Ей бы быть настолько уверенной хоть в чем-то, вздохнула Фредерика. Она сказала, что вернется в Лондон и продолжит работать на телевидении. Стать стюардессой – мечта каждой девушки, и вот теперь она стюардесса. Но хочет она мыслить.

– О чем? – спросил Лук, все еще с удовольствием вспоминая Фредерику в постели, вспоминая ее проворность что в постели, что вне ее.

Фредерика сказала, что хотела бы осмыслить сущность метафоры. Когда-то задумала диссертацию о религиозных метафорах в XVII веке. Это интересно, потому что религиозные поэты XVII века – и авторы аллегорических романов – использовали разнообразные метафоры – научные, чувственные, философские, – описывая состояние созерцания небес и прикрывая метафорой неспособность это состояние передать.

Наследник Грундтвига и Кьеркегора, Лук оживился.

– У меня была идея, – продолжила Фредерика. – Не моя, об этом много писали еще в пятидесятые, что в семнадцатом веке вера и вправду утратилась.
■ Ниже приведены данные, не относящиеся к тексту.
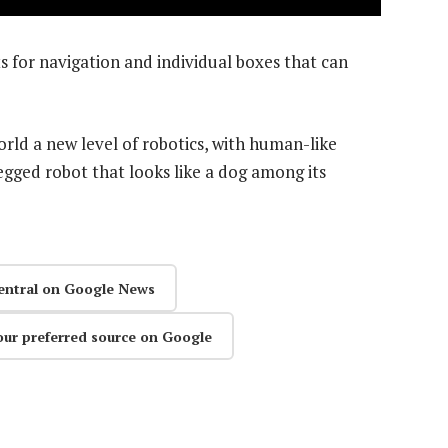
ts for navigation and individual boxes that can
ld a new level of robotics, with human-like
egged robot that looks like a dog among its
entral on Google News
our preferred source on Google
И все эти «творение», «реальность» сделались непонятны. И я подумала: если проанализировать метафоры, нельзя ли проследить мыслительные процессы, увидеть работу ума?.. Я хотела найти ту точку, откуда можно было бы в это вникнуть. Почему некоторые формы языка кажутся такими безупречными и красивыми. Мой ум не очень блестящий. Я не смогу придумать новый язык, поставить новые вопросы. Но может, это и не нужно, потому что язык – это то, что есть у всех нас, у него давняя история и он – наш общий.

Она растерялась и замолчала.

– Тэк-с… – сказал Лук. – Тебе бы вернуться в университет.

– Вот и Джон так говорил. И Лео бы одобрил. Но я поняла, что не хочу заниматься филологией, завязнуть в английской литературе. Но когда выступал ты, когда выступал Хедли Пински, я поняла: мир – он шире. У меня на борту может оказаться Саймон Моффит, который расскажет о флоре и фауне Амазонки, и Пински, и ты, если снизойдешь. Рассказал бы про гены, хромосомы и язык ДНК. Знаешь, новые метафоры, они сейчас тоже в этом ящике. И войны там же, и верования, и убеждения – как в «Потерянном рае», но там их много больше.

– А еще много ерунды и путаных мыслей, и рекламы, и политиканства…

– Да, но это интересно, все это есть… – Она вычерчивала пальцем круги на столе. – Я просто запуталась, вот что. Я – ходячий сумбур.

– Почему это? А как же Эдмунд Уилки? Психологи, специалисты по восприятию, его уважают. Он тебе в ящик Пандоры такого наложит!

– Женщине это труднее.

– Труднее? Да свисти громче. Изо всех сил. Займись ты наукой – университетская карьера была бы обеспечена. Зато так узнаешь больше.

– И это самое главное.

– Вот именно.

И если бы он сейчас сказал: «Ах ты моя хорошая», если бы он сказал: «Я хочу, чтобы ты была только моей», если бы снова сказал: «Спасибо», Фредерика была бы не так смущена телом и душой. Наслоения перетасовывались. Огонь менял их последовательность. Она была переполнена жизнью, и ей было страшно.